Even less representation of bisexual women exists on the comedy circuit, so sometimes the women are less open to write their personal stories into sets for fear of skeptical pushback. More so, it chips away at relatability—something imperative for comedians to connect with audiences. Audiences won’t laugh when they’re pre-occupied with apprehension.
“So the trick is to almost comment on what the audience is thinking,” Best says. “I was lucky to figure out a way to talk about [being bi] while also addressing the skepticism. I hope more bi/queer comedians talk about it, too, because it’s a thing a lot of people are. I get audience members thanking me all the time for talking about their struggle. So comedians need to step up, I think.”
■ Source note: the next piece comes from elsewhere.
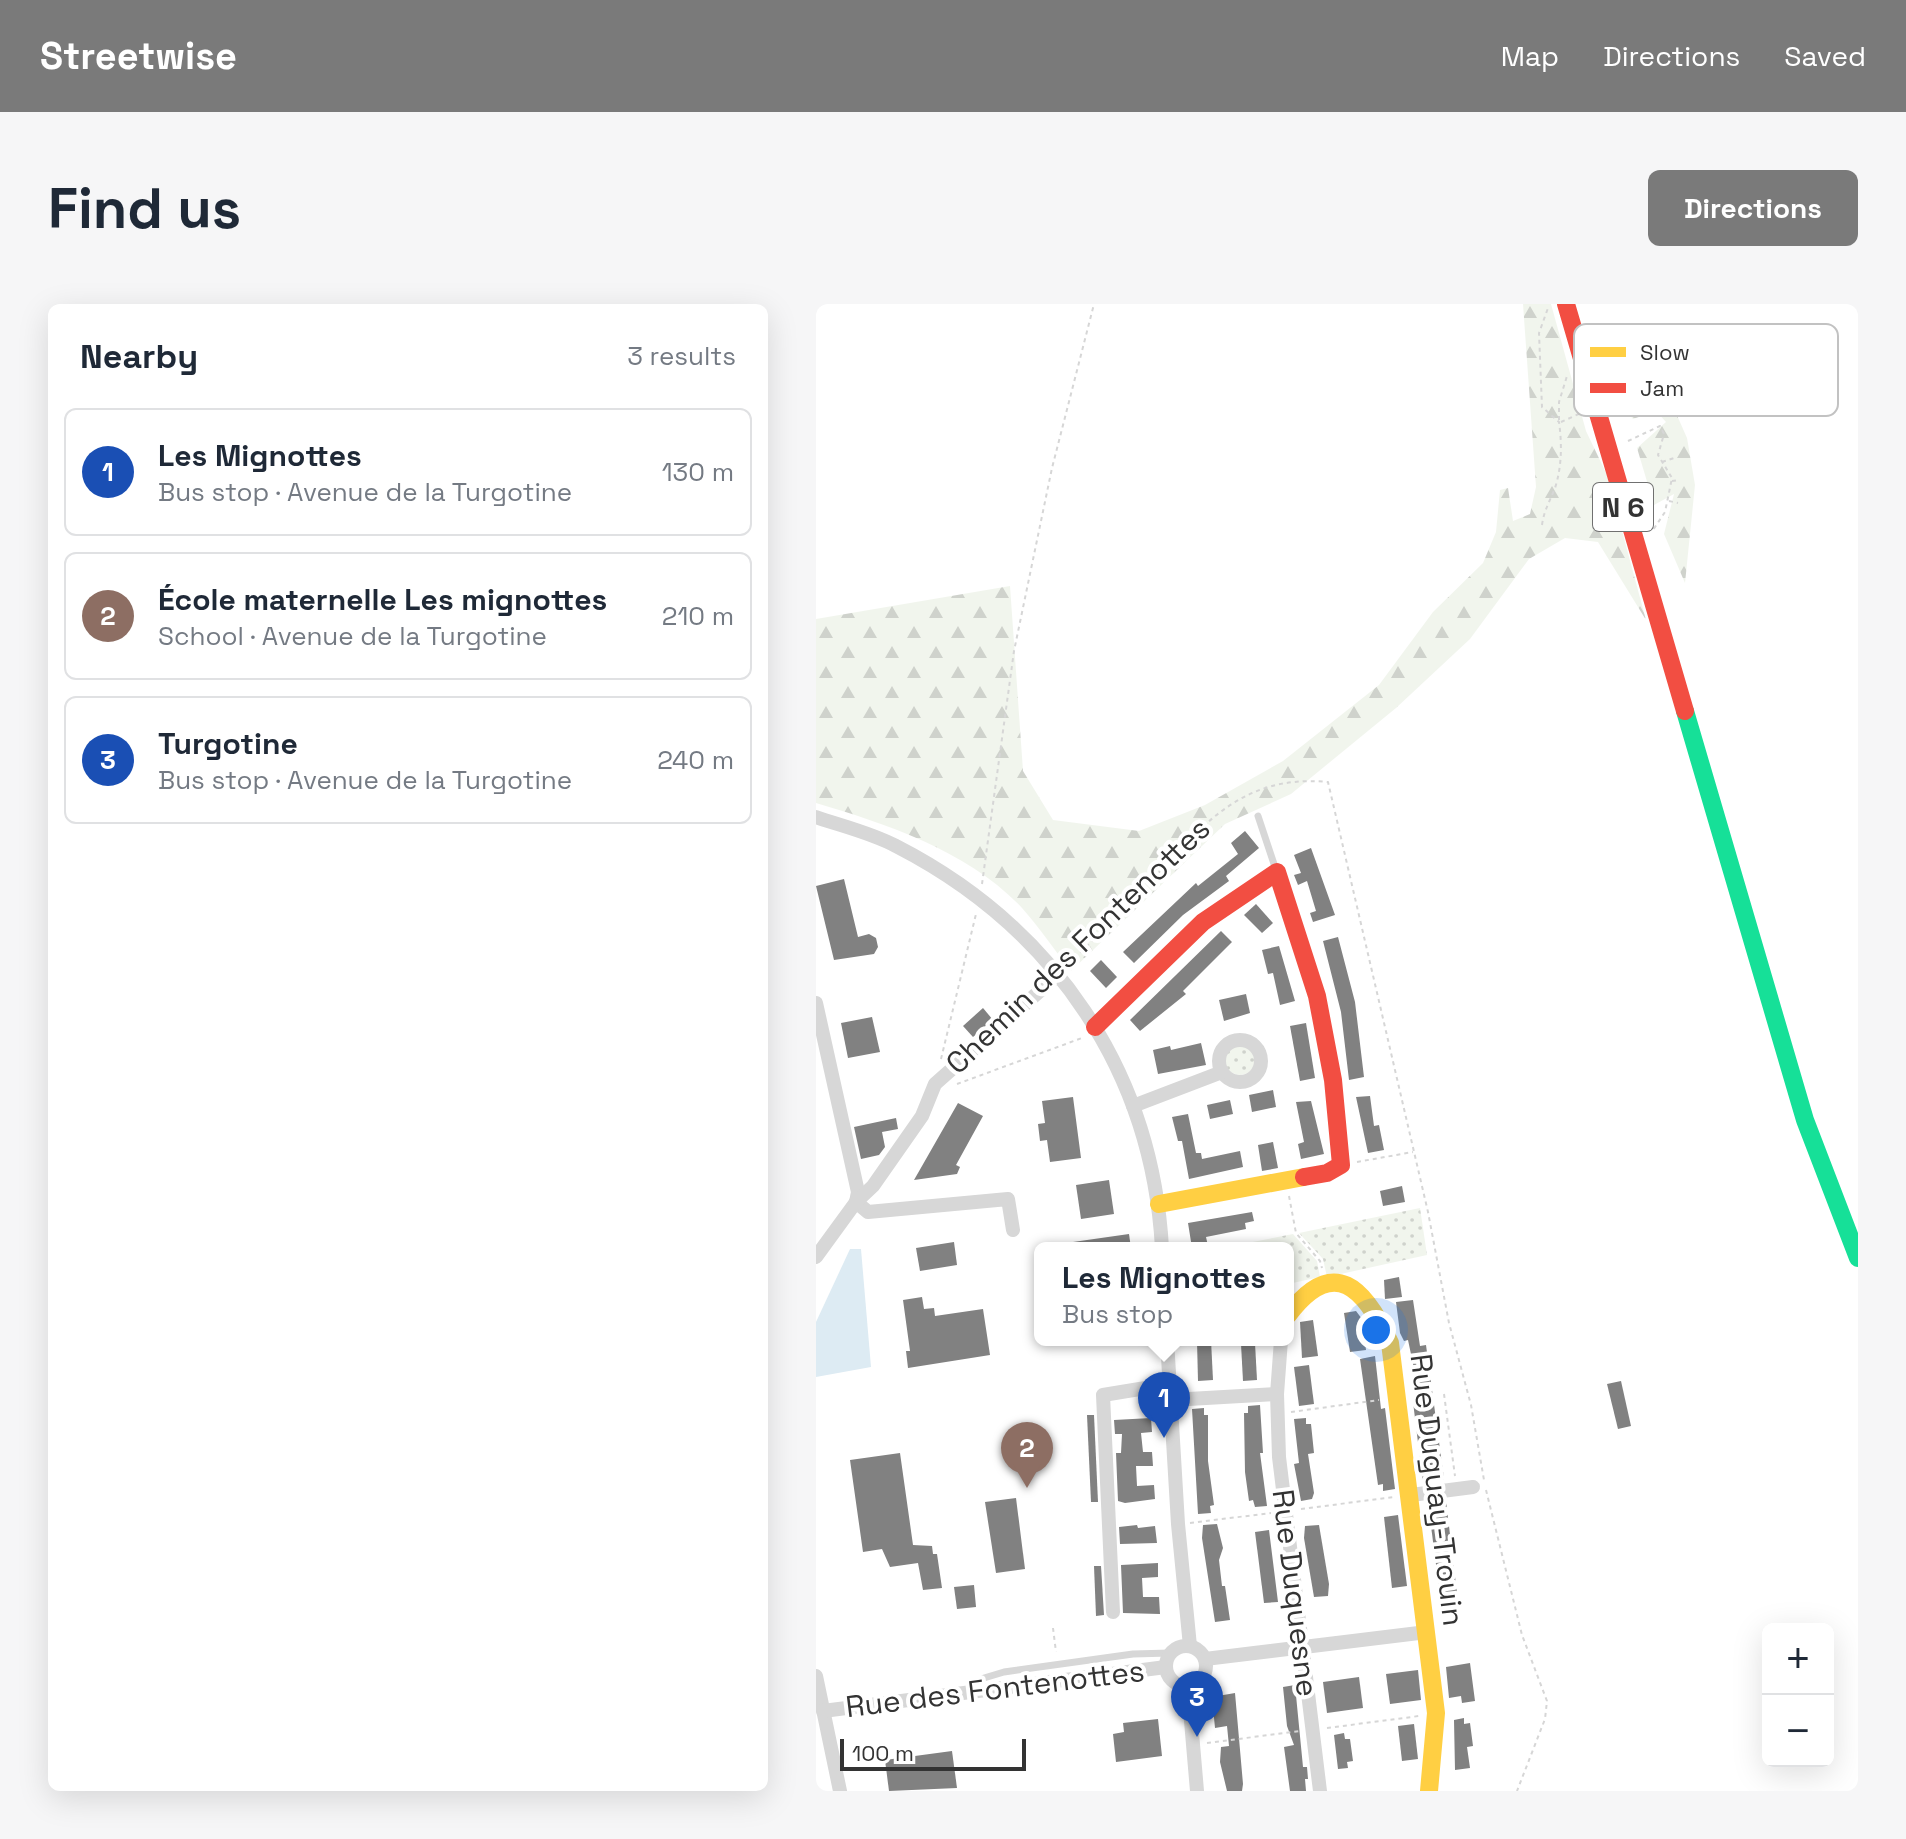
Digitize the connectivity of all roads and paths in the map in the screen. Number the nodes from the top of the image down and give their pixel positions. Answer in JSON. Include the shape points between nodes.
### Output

Best has since learned to listen to herself more. Also, she doesn’t believe other people’s opinions as complete truth. “I can fall for a person,” she says with 100 percent certainty, “and I can love Oreos. . . . now that time has passed, I can process it better. I think I’ll be able to dig into my brain and remember some of the weird stuff people said and talk about it on stage now. That will probably be the easiest way to heal from it all, actually.”
She also uses her platform to work out the other bizarre occurrences she endures in life. In July 2018 she appeared on “The Late Night Show with James Corden” to detail how a male friend unfriended her:
“He accused me of ‘friend-zoning,’” she recounts. “In case you’re not familiar, ‘friend-zoning’ is a term used to describe a girl when she exercises free will.”
In the end the experience made her laugh. The laughter eventually made it into her act, too.
“It might take a few tries ‘til the audience finds it funny, too,” she says, “but, eventually, I’ll get there. The trick isn’t saying things that are funny. To me the trick is getting the audience to understand why something is definitely funny.”